With legal and financial control, private foundations must also comply with more federal regulations than DAFs. One of the most substantial differences between the two vehicles is that private foundations are required by law to meet an annual 5% minimum distribution based on the previous year’s net average value of its charitable assets. Private foundations that do not distribute a minimum of 5% of their net average assets for charitable purposes each year risk penalties and potential termination. A DAF has no charitable distribution requirements.

Finally, as a more regulated entity, a private foundation may not distribute its funds anonymously. Although a private foundation may ask the grantee organization to keep its name out of public marketing materials, all private foundations are required to file a publicly-available annual IRS Form 990-PF that lists all their assets, contributors, grantees, and corresponding grant amounts. The charitable gifts by a DAF donor, on the other hand, may be made anonymously because a DAF account has no required state or federal filings.

Cost to Administer

For some, the ability to more directly control your charitable entity would weigh heavily in favor of creating a private foundation; yet, such control comes with a much heftier price tag to administer. These up-front and on-going expenses related to the creation and administration of a private foundation is an important consideration that substantially favors a DAF.

Creating a private foundation as a separate tax-exempt legal entity often entails hiring a lawyer to incorporate the entity and create the governing documents. Once established, you must create a governing board of trustees (and a process for how grant and other decisions will be made). In addition, running a foundation may include the following annual expenses and time commitment: oversight and management of the assets (and often investment manager fees); creation and oversight of a grant application, a decision process, and reporting process; verification of legal compliance by organizations that you fund; management and distribution of the grant funds (and often bookkeeper or accounting fees); and accountant fees for tax filings and forms. Setting up and managing a DAF at a sponsoring organization does not require any of these costs or extended time commitment.
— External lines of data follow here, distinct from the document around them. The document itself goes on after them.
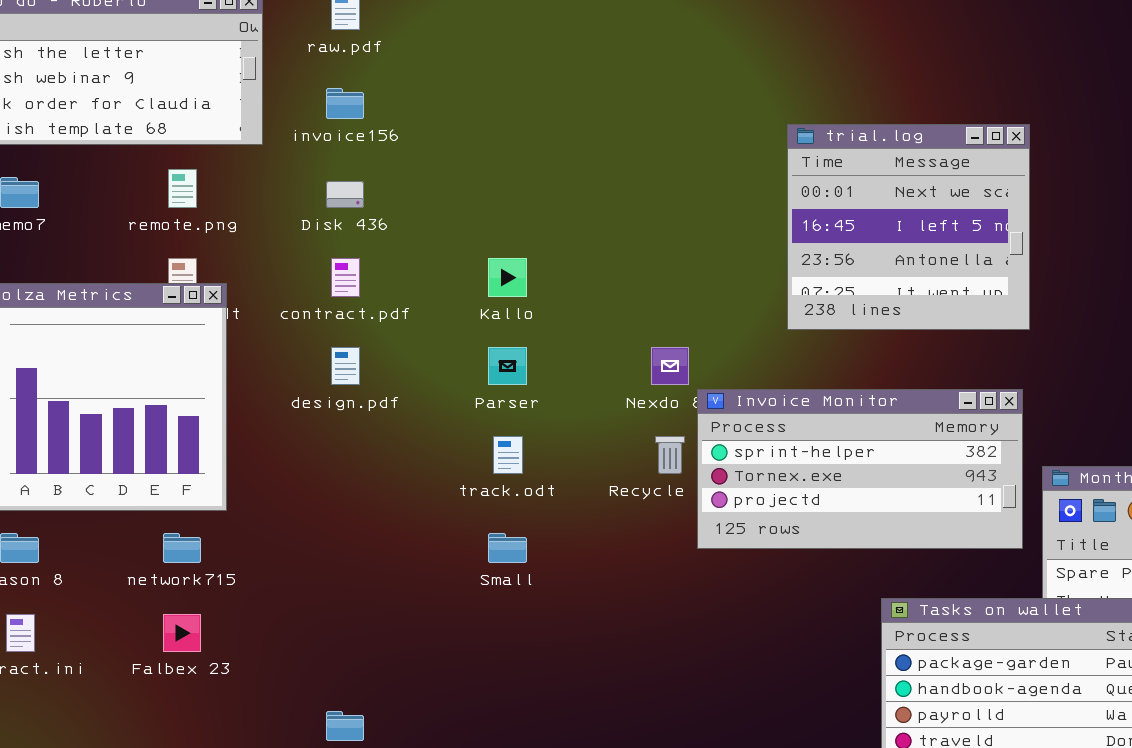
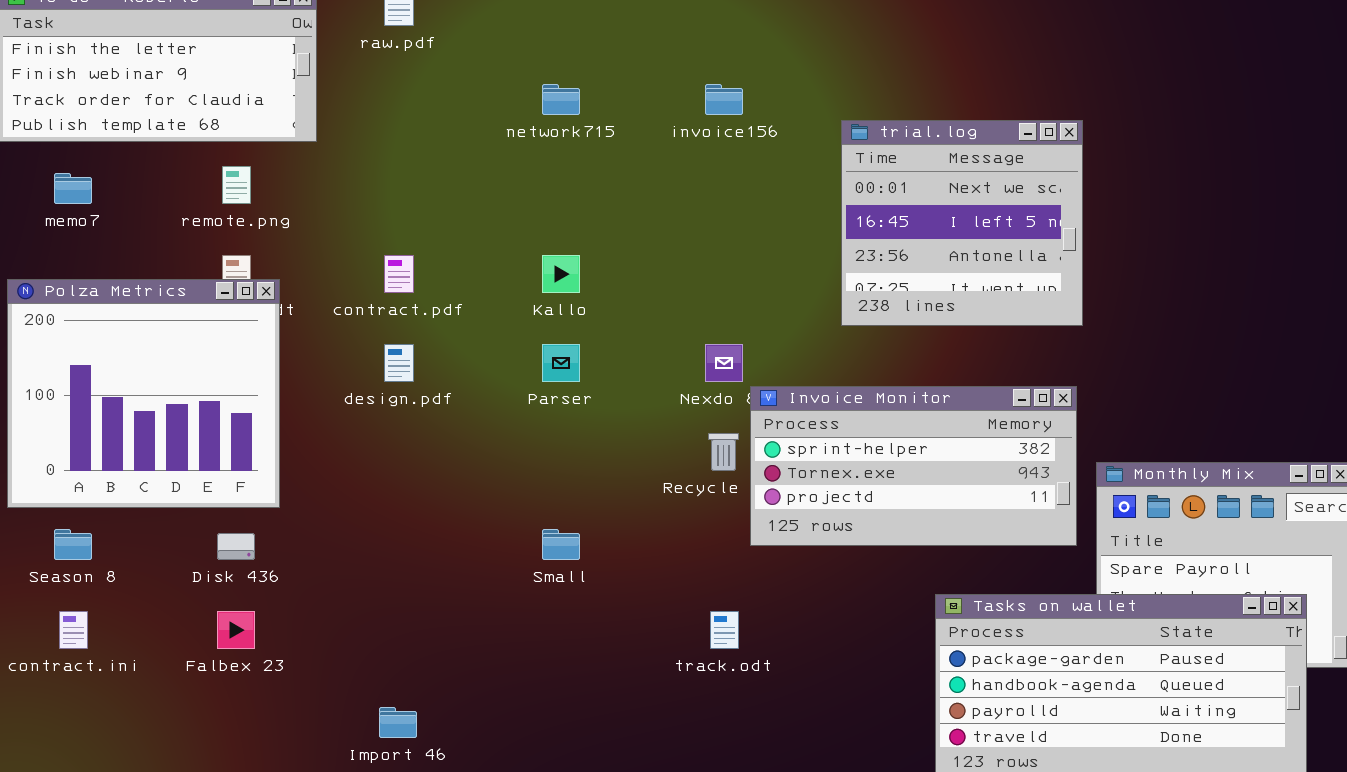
invoice156: [326,88,364,119] -> [705,84,743,115], moved
Disk 436: [326,181,364,208] -> [217,533,255,560], moved
track.odt: [493,436,523,474] -> [710,611,739,649], moved
network715: [163,533,201,563] -> [542,84,580,115], moved

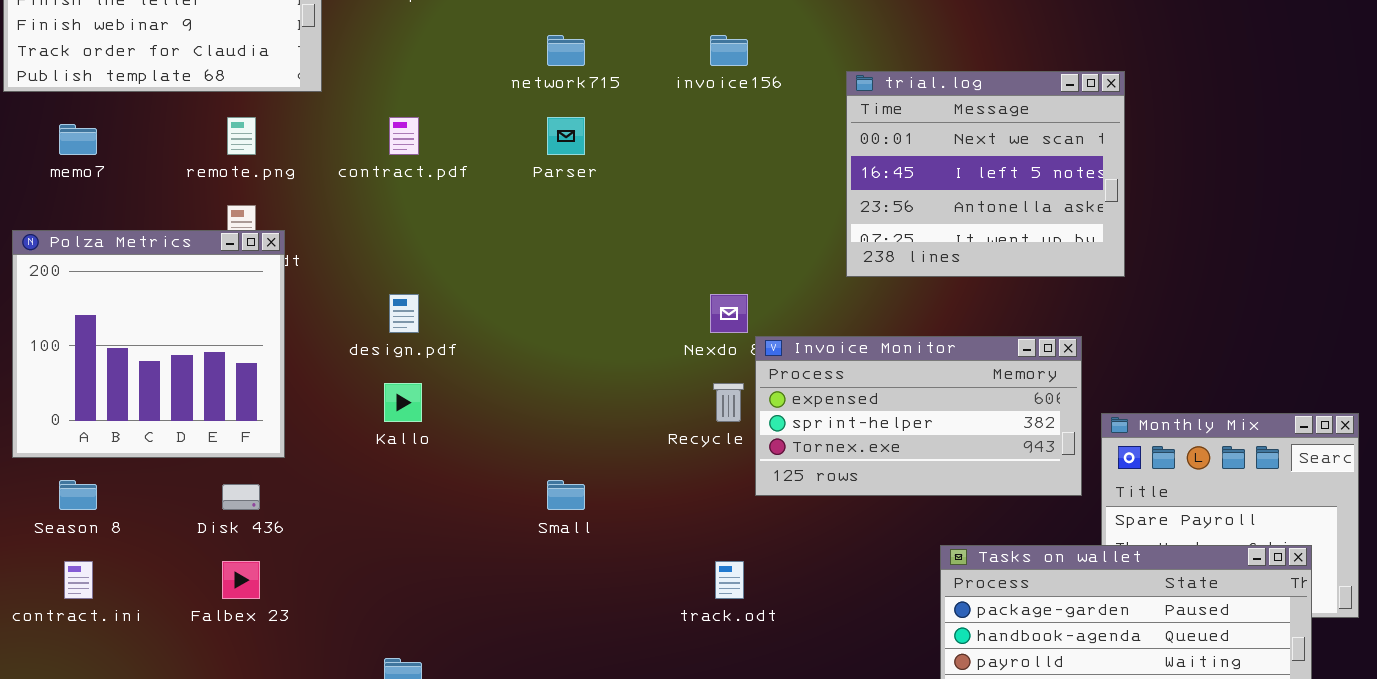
trial.log: [841,120,1083,326] -> [846,71,1125,277], resized
contract.pdf: [384,255,414,293] -> [389,117,419,155], moved
Kallo: [542,255,580,293] -> [384,383,422,422], moved
Parser: [542,344,580,382] -> [547,117,585,155], moved
Invoice Monitor: [750,386,1077,546] -> [755,336,1082,496], scrolled up 1 row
As you can see, advance planning for the creation and implementation of your philanthropic legacy is of paramount importance. This is time well spent because it can lead to the creation of the “right” charitable vehicle for you. The next step should include a discussion with your BLBB financial advisor, your tax advisor, and potentially even BLBB’s philanthropic advisor, Nicole Tell, about how your financial and philanthropic goals best align with these (or other) charitable vehicles.

BLBB Charitable Update

This Thanksgiving, the BLBB team will assemble meal bags for Garden of Health in Lansdale. Garden of Health’s mission is to provide healthy, safe food (free of the top eight allergens) for low-income families, including those with dietary restrictions, in Montgomery and Bucks Counties.
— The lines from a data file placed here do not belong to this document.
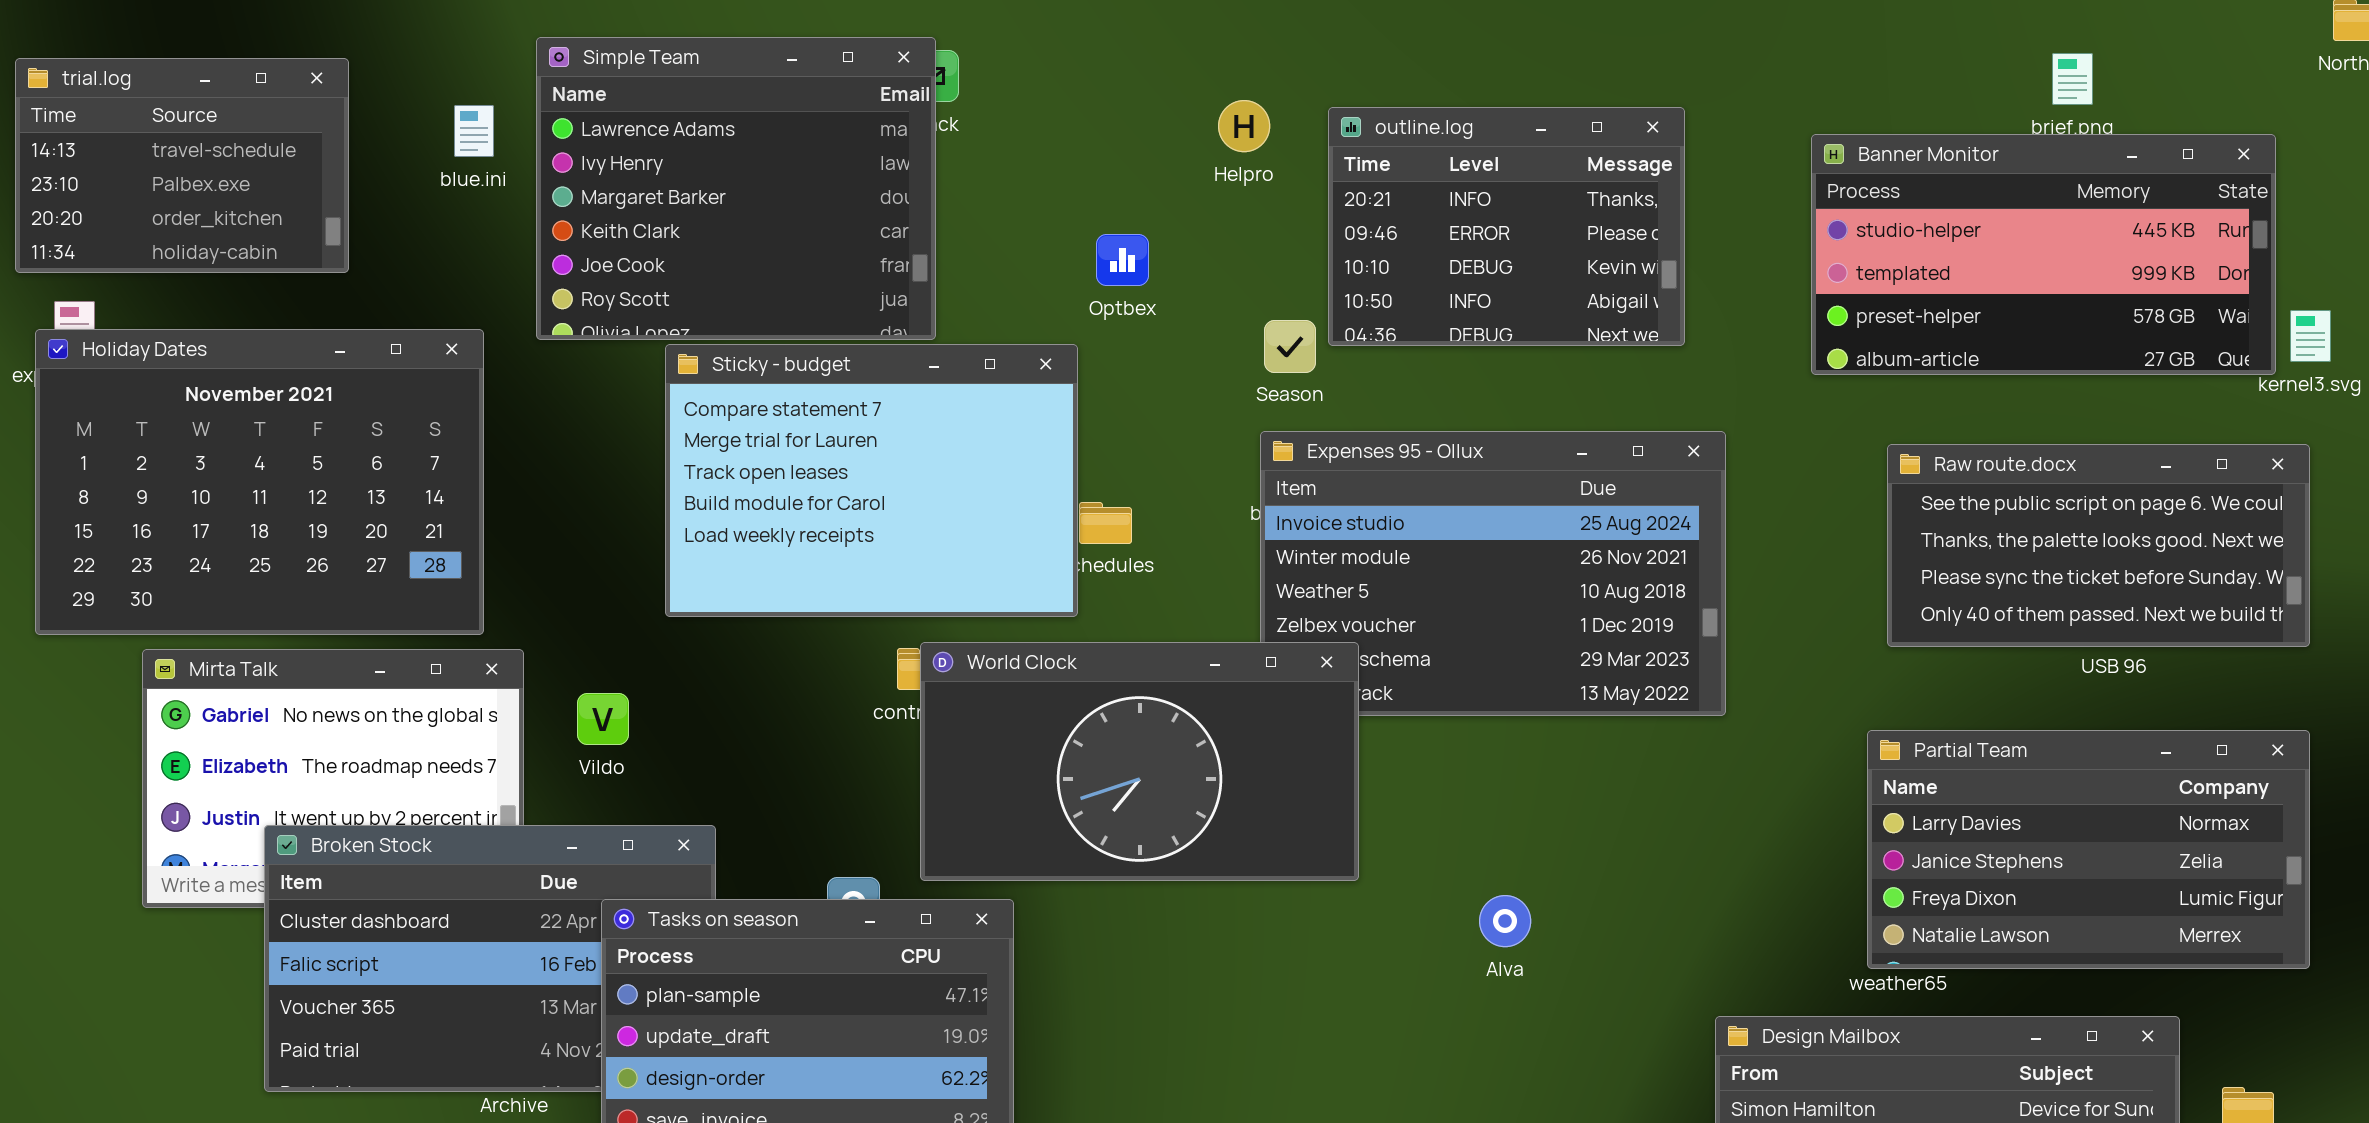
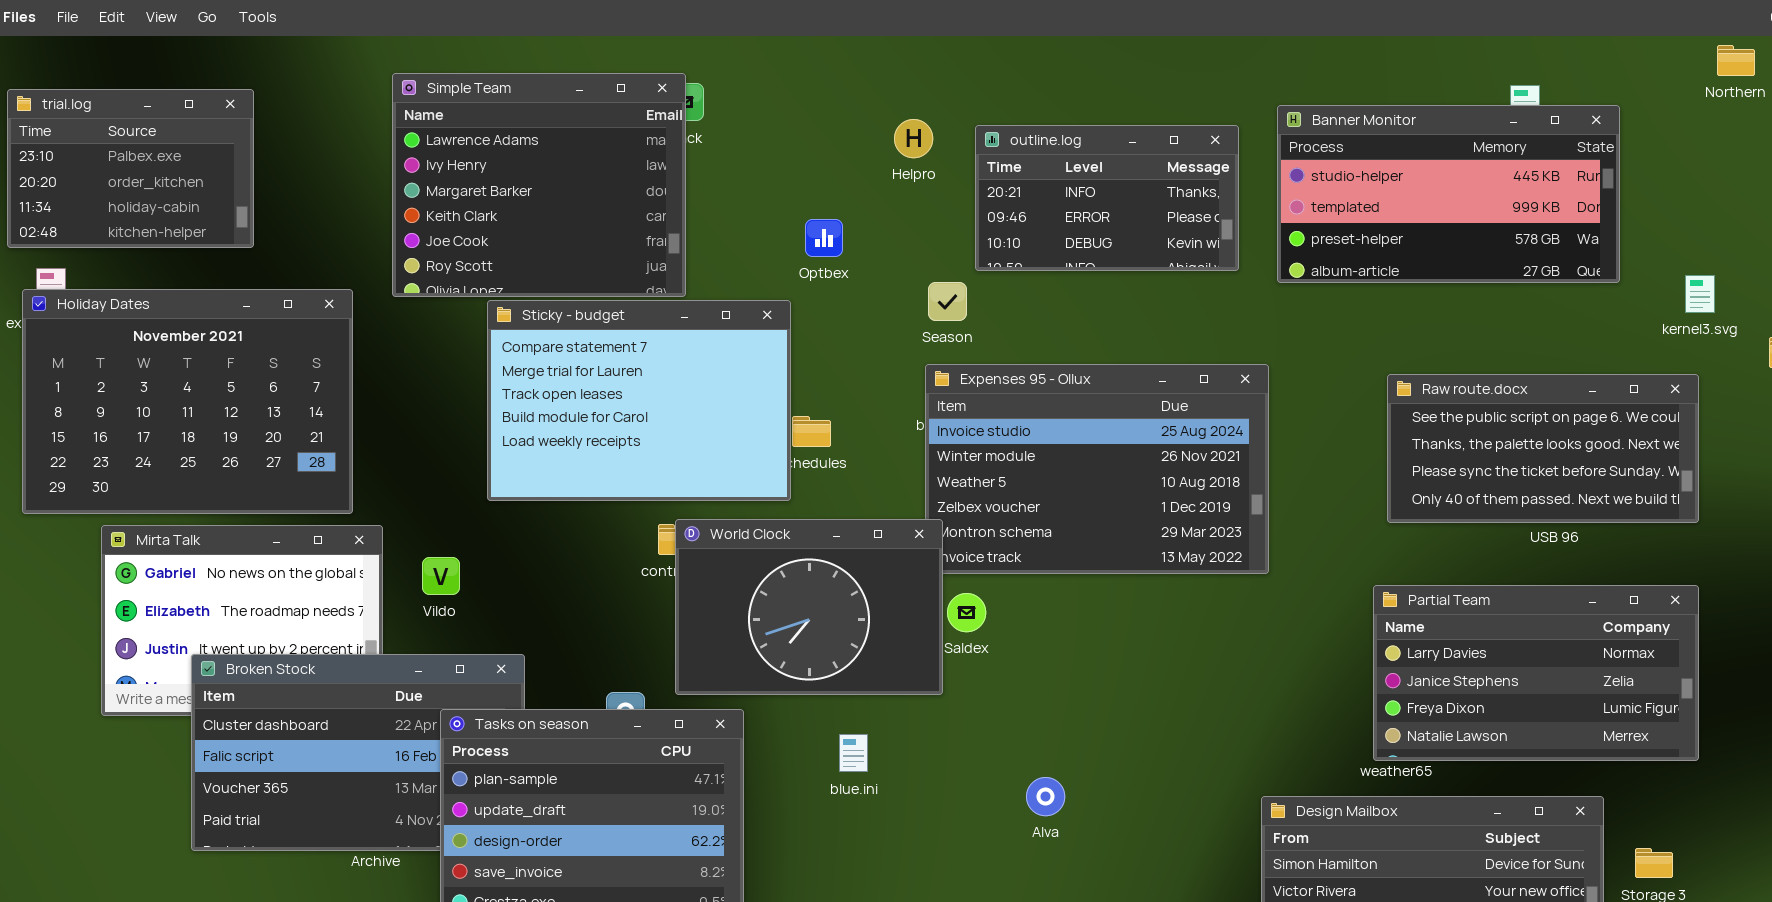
trial.log: [15,58,349,273] -> [7,89,254,248], scrolled down 1 row
blue.ini: [454,105,494,157] -> [839,734,868,772], moved
outline.log: [1328,107,1685,346] -> [975,125,1239,271], resized
Banner Monitor: [1811,134,2276,375] -> [1277,105,1620,283], moved
World Clock: [920,642,1359,881] -> [675,519,943,695], resized
Alva: [1479,895,1531,947] -> [1026,777,1065,816], moved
BLBB Charitable has also been busy partnering with many other organizations in the region, including celebrating the opening of three new local environmental education centers that it helped to fund.
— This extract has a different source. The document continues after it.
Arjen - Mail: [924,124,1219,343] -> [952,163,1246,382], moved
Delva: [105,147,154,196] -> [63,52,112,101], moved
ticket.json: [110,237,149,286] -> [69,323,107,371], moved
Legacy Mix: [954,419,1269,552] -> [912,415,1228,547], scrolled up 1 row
  • Wissahickon Trails completed their renovation of the historic Four Mills Barn that operates as both the organization’s headquarters (now a flood resilient community) and environmental education space. BLBB Charitable has been a steadfast supporter of Wissahickon Trails’ environmental education initiatives for years
  • Whitemarsh Foundation recently completed the new BLBB Education Pavilion that enables the Foundation to substantially increase its educational programming.
  • Pennypack Ecological Restoration Trust just unveiled its new BLBB Charitable Field Station. This Field Station will act as a central hub for educational activities, workshops, and research, offering a valuable asset for enhancing understanding and appreciation of the natural environment within the Pennypack Watershed.